The Centers for Medicare & Medicaid Services (CMS) has released a memo and FAQ sheet in advance of an interim final rule, expected to be released on Friday, that will update notification requirements for confirmed and suspected COVID-19 cases among residents and staff in nursing homes nationwide.
CMS will now require such facilities to report COVID-19 data to the Centers for Disease Control and Prevention (CDC), as well as to nursing home residents, their representatives, and residents’ families. The move comes a little less than three weeks after a preliminary memo gave notice of the coming changes.
Prior to the global viral pandemic, federal regulations had already required long-term care centers – skilled nursing facilities (SNFs) and other nursing facilities – to have written standards, policies, and procedures regarding infection control.
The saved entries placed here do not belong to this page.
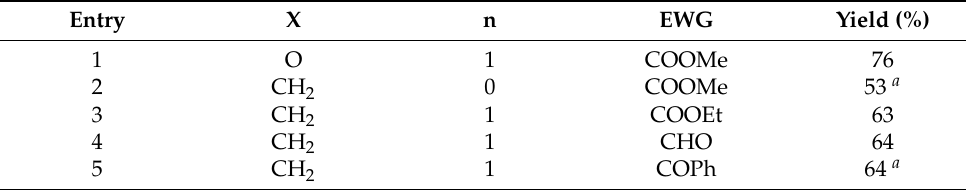
Table 14. Scope of Tang’s catalytic intramolecular cyclopropanation reaction (Scheme 42).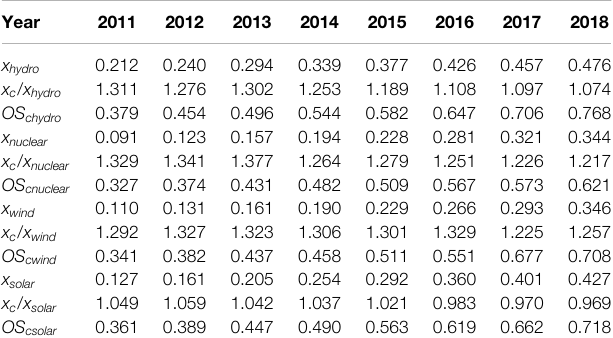
TABLE 5 | Orderliness-synergy degree and ratio of development speed for both the conventional energy industry and the sub-sectors of the nonconventional energy industry in 2011 – 2018.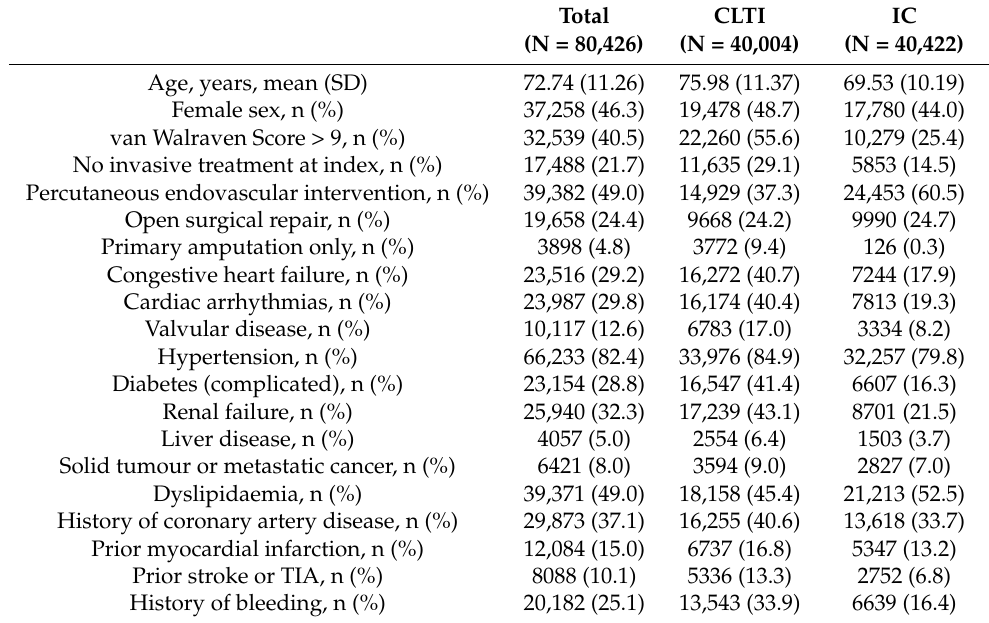
Table 1. Baseline characteristics of the total study cohort and CLTI and IC patients. SD: Standard Deviation; TIA: Transient ischaemic attack; CLTI: Chronic limb-threatening ischaemia, IC: Intermittent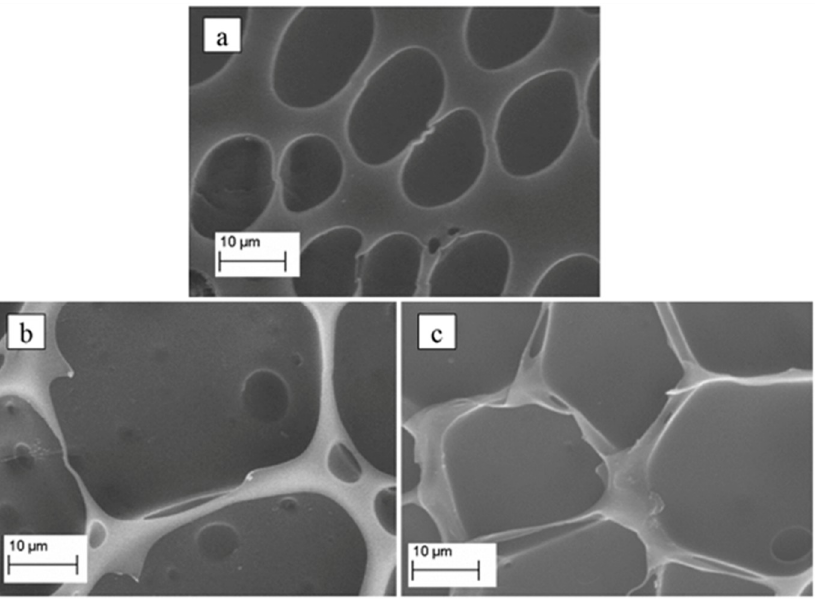
Figure 1. Micrographs of porous ( a ) PDLLA, ( b ) PDLLA/VAMWCNT-O:nHAp1, and ( c ) PDLLA/VAMWCNT-O:nHAp2 membranes.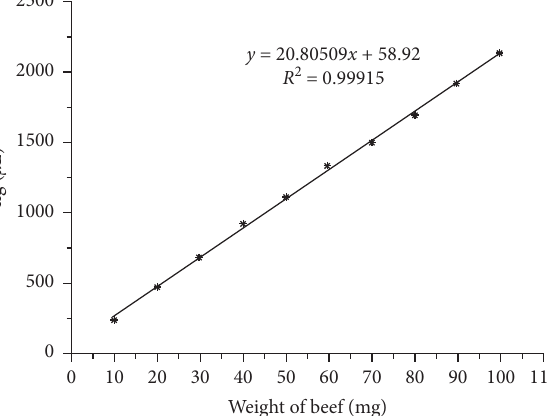
Figure 4: The relationship between the DNA content and the copy number of beef samples.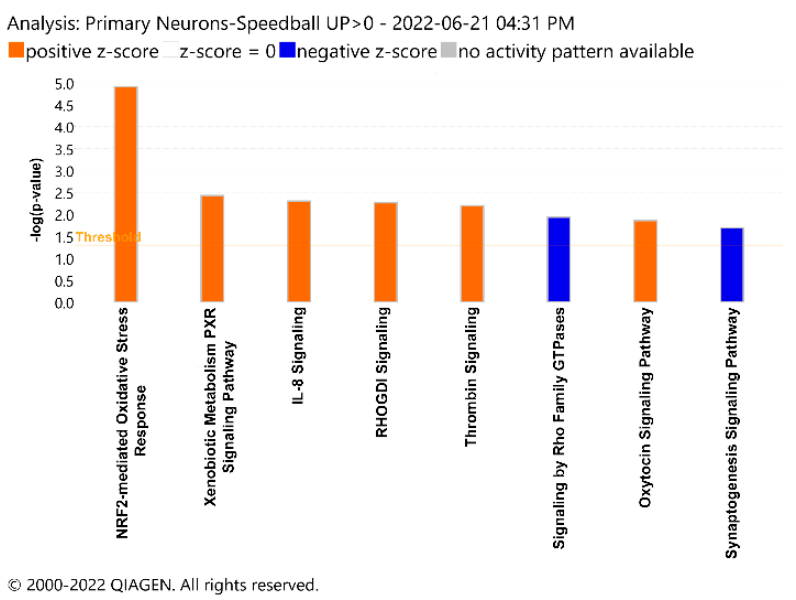
Figure 3. Ingenuity Pathway Analysis. Mapping of dysregulated pathways associated with METH/oxy treatment. Pathways are organized based on the negative log of the p -value. Positive and negative z-scores, represented by orange and blue coloration, suggest increased and decreased pathway activity, respectively.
But in an effort to “support surveillance of COVID-19 cases and increase transparency,” according to CMS’s memo, those requirements are being expanded.
Specifically, each such facility must:
- Electronically report information about COVID-19 in a standardized format specified by the U.S. Department of Health and Human Services (HHS) Secretary, with reported information including but not limited to:
- Suspected and confirmed COVID-19 infections among residents and staff;
- Ventilator capacity and supplies in the facility;
- Resident beds and census;
- Access to COVID-19 testing while residents are in the facility;
- Any staffing shortages;
- Residents previously treated for COVID-19;
- Total deaths and COVID-19 deaths among residents and staff;
- Personal protective equipment (PPE) and hand hygiene supplies in the facility; and
- Any other information specified by the HHS Secretary.
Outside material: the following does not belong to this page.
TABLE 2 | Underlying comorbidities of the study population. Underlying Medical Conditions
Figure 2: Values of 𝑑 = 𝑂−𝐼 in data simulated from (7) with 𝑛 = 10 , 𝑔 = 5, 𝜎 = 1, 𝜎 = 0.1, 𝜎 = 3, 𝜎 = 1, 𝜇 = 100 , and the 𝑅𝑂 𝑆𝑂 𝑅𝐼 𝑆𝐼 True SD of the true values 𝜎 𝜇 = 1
- Provide this information at a frequency specified by the Secretary, but no less than weekly, to the CDC’s National Healthcare Safety Network. This information will be posted publicly by CMS to support protecting the health and safety of residents, personnel, and the general public.
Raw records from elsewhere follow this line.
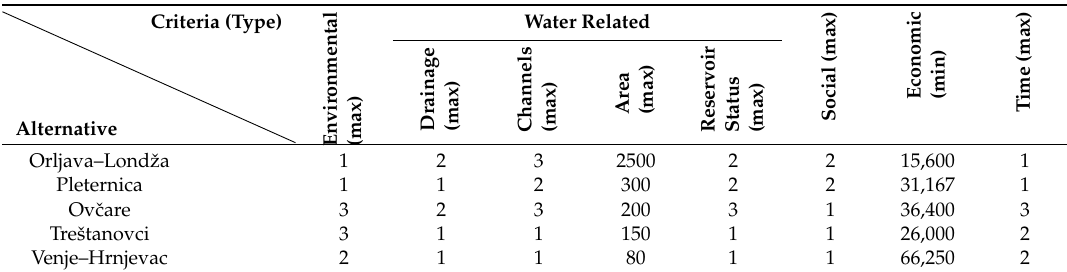
Table 4. Quantitative assessment of alternatives by criteria.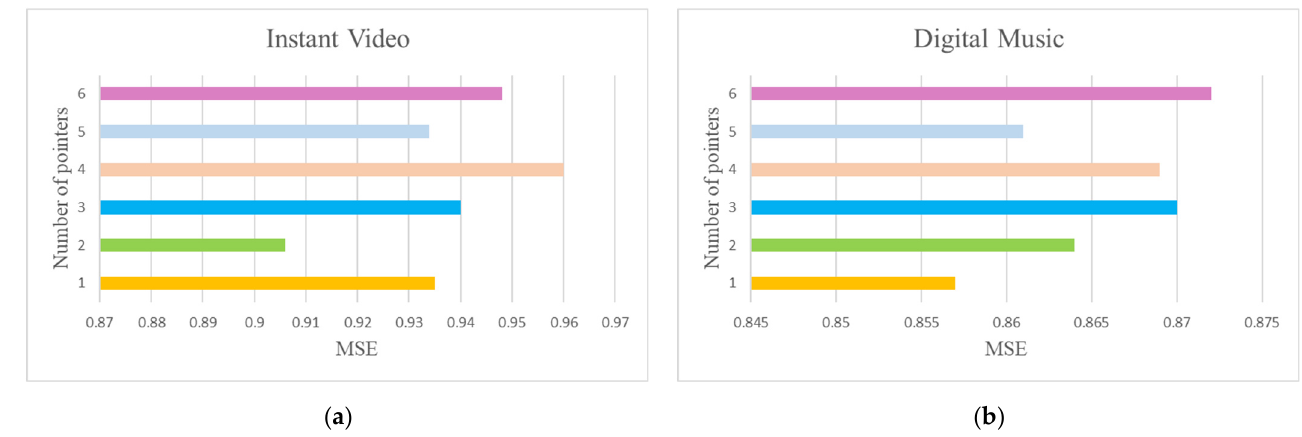
Figure 4. ( a ) Effect of number of pointers on the performance of MPCAR model (Instant Video); ( b ) Effect of number of pointers on the performance of MPCAR model (Digital Music).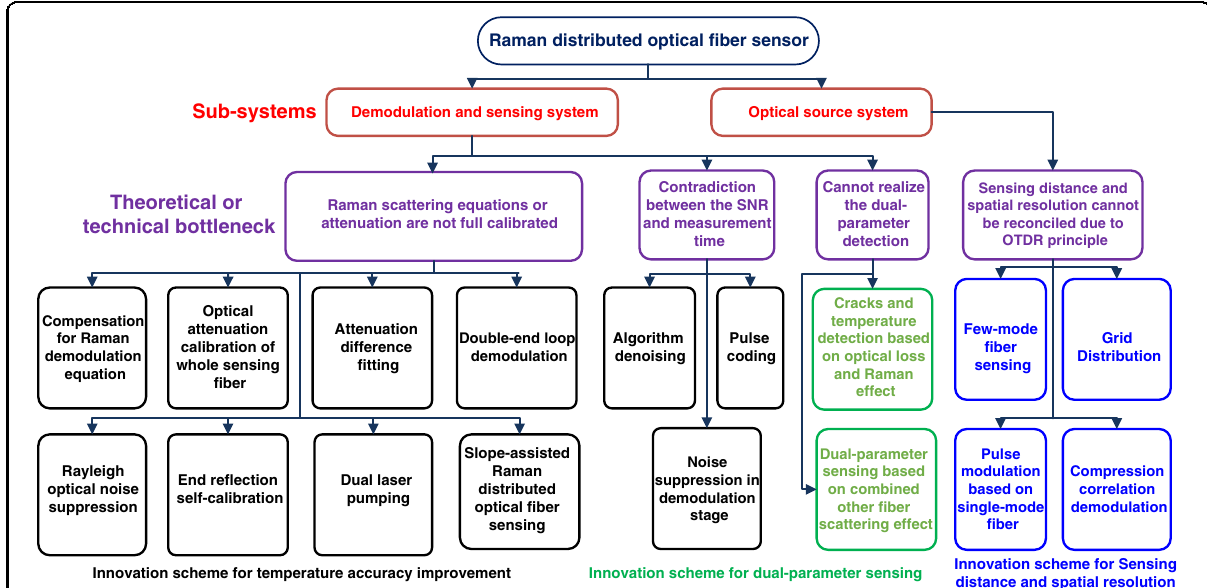
Fig. 2 Advanced schemes of the Raman distributed optical fi ber sensor. Among them, the red words represent the sub-systems. The black words represent the optimization scheme of temperature measurement accuracy, the blue words represent the optimization scheme of sensing distance and spatial resolution, the green words represent the dual-parameter sensing demodulation scheme, the purple words represent the theoretical or technical bottleneck of the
- Inform residents, their representatives, and families of those residing in facilities by 5 p.m. the next calendar day following the occurrence of either a single confirmed infection of COVID-19, or three or more residents or staff with new onset of respiratory symptoms occurring within 72 hours of each other.
This information also must not include personally identifiable information; must include information on mitigating actions implemented to prevent or reduce the risk of transmission, including whether normal operations of the facility will be altered; and must include any cumulative updates for residents, their representatives, and families at least weekly or by 5 p.m. the next calendar day following the subsequent occurrence of either each time a confirmed infection of COVID-19 is identified, or whenever three or more residents or staff have new onset of respiratory symptoms occur within 72 hours of each other.
“We understand that state and local health departments may currently require nursing homes to report certain COVID-19 related information to them,” the CMS memo added. “A key difference between the state/local reporting and this new national reporting requirement is that reporting to state/local health departments allows them to understand the status of their local environment and intervene (e.g., direct staffing and supplies), whereas this national requirement provides standardized information to assist with national surveillance on the status of COVID-19 in all nursing homes.”
COVID-19 has had a “disproportionate effect” on long-term care facilities, according to a recent Kaiser Family Foundation (KFF) report, which outlined the nonprofit organization’s data collection effort that found that in the 23 states that previously reported health data, as of April 23, there had been more than 10,000 COVID-19 deaths in such locations nationwide, representing 27 percent of the total number of COVID-19 deaths. In six of the 23 states (Colorado, Delaware, Massachusetts, Oregon, Pennsylvania, and Utah), deaths in long-term care centers accounted for more than half of all deaths.
The KFF report further noted that more than 2 million Americans live in long-term care facilities, with an additional 3 million working in them.
As of Wednesday, the global COVID-19 pandemic had reportedly infected nearly 3.7 million people around the world, including approximately 1.2 million Americans, more than 70,000 of whom have died.